Some of the additional information requirements for Form D would apply to any Rule 506 offering, such as information on the number of accredited and non-accredited investors participating in the offering and the amounts purchased by each category of investor.
In addition, under the proposed rule amendments, issuers that failed to file any required Form D reports in the past five years would be disqualified from using any provision of Rule 506 for a future private placement. This disqualification would end one year after all required Form D filings were made. The SEC staff would consider waivers of this disqualification on a case by case basis.

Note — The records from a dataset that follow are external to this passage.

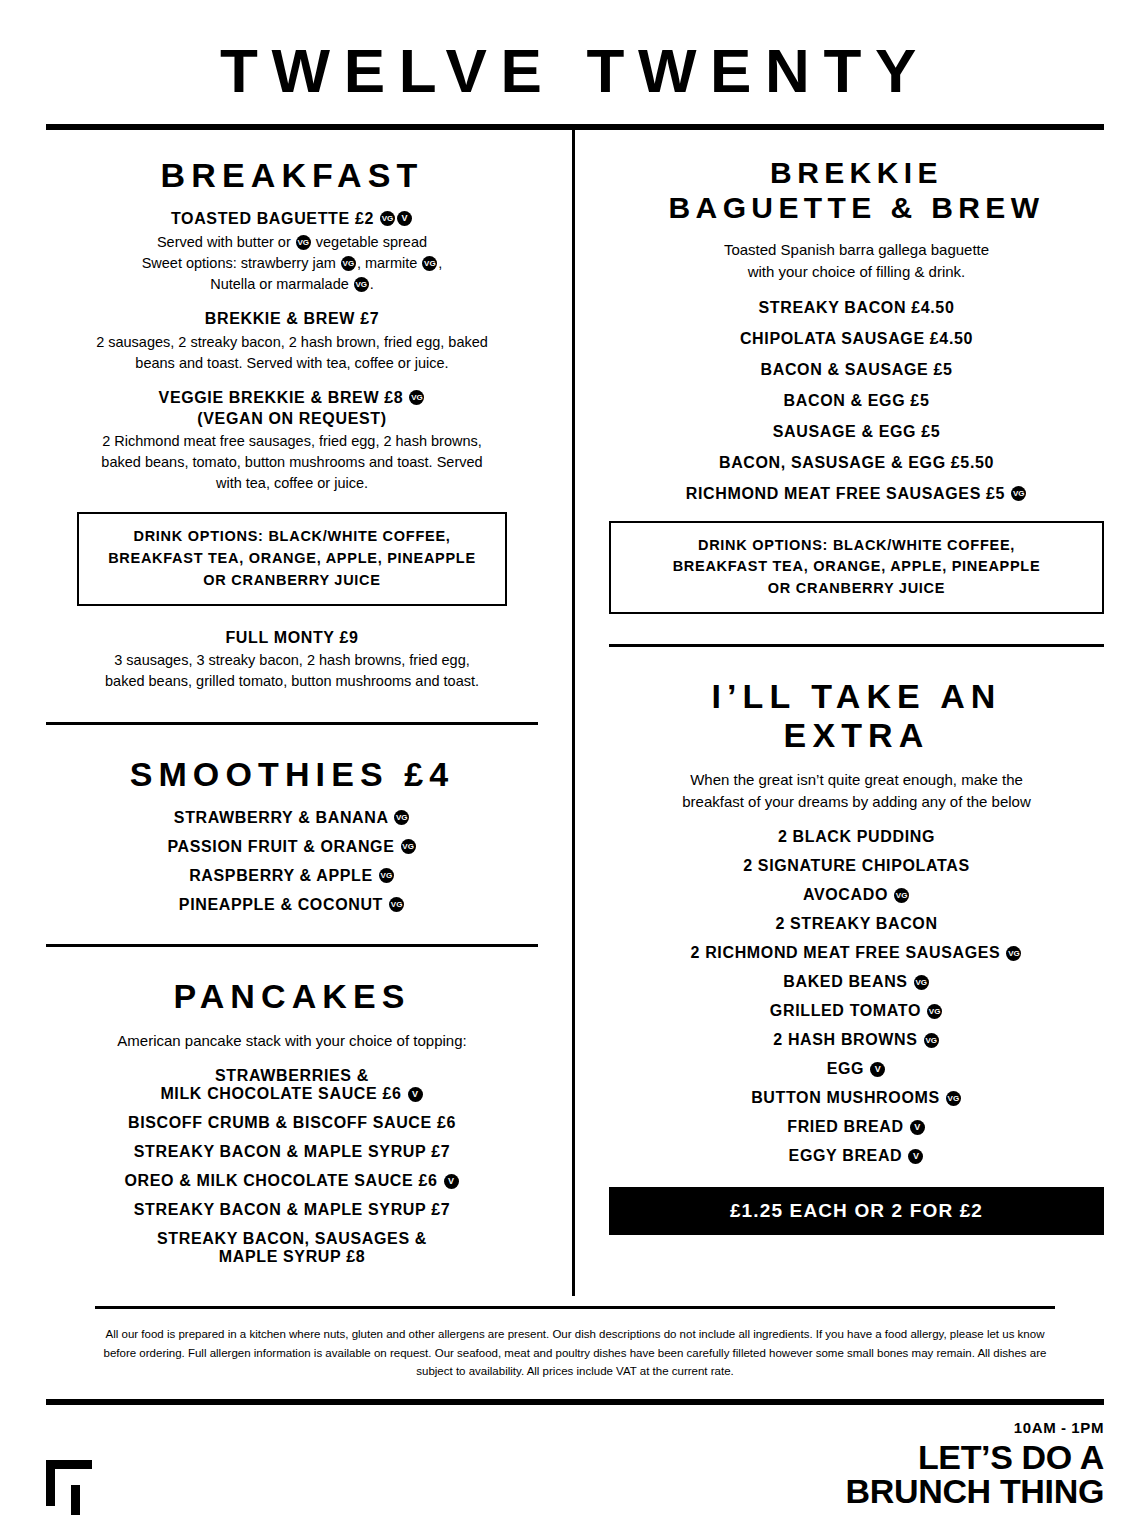TWELVE TWENTY
BREAKFAST
TOASTED BAGUETTE £2 VG V
Served with butter or VG vegetable spread
Sweet options: strawberry jam VG, marmite VG,
Nutella or marmalade VG.
BREKKIE & BREW £7
2 sausages, 2 streaky bacon, 2 hash brown, fried egg, baked
beans and toast. Served with tea, coffee or juice.
VEGGIE BREKKIE & BREW £8 VG
(VEGAN ON REQUEST)
2 Richmond meat free sausages, fried egg, 2 hash browns,
baked beans, tomato, button mushrooms and toast. Served
with tea, coffee or juice.
DRINK OPTIONS: BLACK/WHITE COFFEE,
BREAKFAST TEA, ORANGE, APPLE, PINEAPPLE
OR CRANBERRY JUICE
FULL MONTY £9
3 sausages, 3 streaky bacon, 2 hash browns, fried egg,
baked beans, grilled tomato, button mushrooms and toast.
SMOOTHIES £4
STRAWBERRY & BANANA VG
PASSION FRUIT & ORANGE VG
RASPBERRY & APPLE VG
PINEAPPLE & COCONUT VG
PANCAKES
American pancake stack with your choice of topping:
STRAWBERRIES &
MILK CHOCOLATE SAUCE £6 V
BISCOFF CRUMB & BISCOFF SAUCE £6
STREAKY BACON & MAPLE SYRUP £7
OREO & MILK CHOCOLATE SAUCE £6 V
STREAKY BACON & MAPLE SYRUP £7
STREAKY BACON, SAUSAGES &
MAPLE SYRUP £8
BREKKIE
BAGUETTE & BREW
Toasted Spanish barra gallega baguette
with your choice of filling & drink.
STREAKY BACON £4.50
CHIPOLATA SAUSAGE £4.50
BACON & SAUSAGE £5
BACON & EGG £5
SAUSAGE & EGG £5
BACON, SASUSAGE & EGG £5.50
RICHMOND MEAT FREE SAUSAGES £5 VG
DRINK OPTIONS: BLACK/WHITE COFFEE,
BREAKFAST TEA, ORANGE, APPLE, PINEAPPLE
OR CRANBERRY JUICE
I’LL TAKE AN
EXTRA
When the great isn’t quite great enough, make the
breakfast of your dreams by adding any of the below
2 BLACK PUDDING
2 SIGNATURE CHIPOLATAS
AVOCADO VG
2 STREAKY BACON
2 RICHMOND MEAT FREE SAUSAGES VG
BAKED BEANS VG
GRILLED TOMATO VG
2 HASH BROWNS VG
EGG V
BUTTON MUSHROOMS VG
FRIED BREAD V
EGGY BREAD V
£1.25 EACH OR 2 FOR £2
All our food is prepared in a kitchen where nuts, gluten and other allergens are present. Our dish descriptions do not include all ingredients. If you have a food allergy, please let us know before ordering. Full allergen information is available on request. Our seafood, meat and poultry dishes have been carefully filleted however some small bones may remain. All dishes are subject to availability. All prices include VAT at the current rate.
10AM - 1PM
LET’S DO A
BRUNCH THING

General Solicitation Materials

Regulation D would also be amended to add new Rule 509 that would require:
  • Legends in written materials used for general solicitation in a Rule 506(c) offering, including that:
    • the securities can only be sold to accredited investors;
    • the securities are being offered under an exemption from registration and there are no specific disclosure requirements for this type of offering;
    • the SEC has not passed on the merits of this offering;
    • investing involves risk and investors should be prepared to face the loss of their investment; and
    • transfer and resale of the securities are restricted and investors should be aware they may not be able to resell their securities.
  • Additional legends and disclosure for private funds that include performance data in their materials, including that:
    • the securities are not subject to the protections of the Investment Company Act;
    • the performance data is for past performance, and past performance does not guarantee future performance;
    • the fund does not have to follow any standard methodology for calculating performance data; and
    • the performance data must be as of the most recent practicable date, and the period for the data.
In addition, under proposed new Rule 510T issuers would have to submit their written general solicitation materials to the SEC, on a temporary basis, by no later than the date of first use of the materials. Rule 510T would expire two years after its effective date. These materials would not be made publicly available and would not be considered furnished or filed under the Securities Act or Exchange Act.

Rule 156

Under proposed amendments to Rule 156, the anti-fraud guidance in Rule 156 would also apply to the offer and sale of securities by all private funds, including any private fund engaging in general solicitation in an offering under new Rule 506(c).

Rule 506(c) Work Plan

In addition, the staff of several divisions at the SEC would coordinate to evaluate the use of Rule 506(c) going forward, including:
  • The range of purchaser verification methods used.
  • Whether capital formation shifts from registered offerings and non-Rule 506(c) offerings to Rule 506(c) offerings.
  • Information disclosed in Form D filings and general solicitation materials.

Accredited Investor Definition

The SEC is also soliciting comments on the definition of accredited investor for natural persons, including whether net worth and annual income are appropriate measures and, if so, at what levels.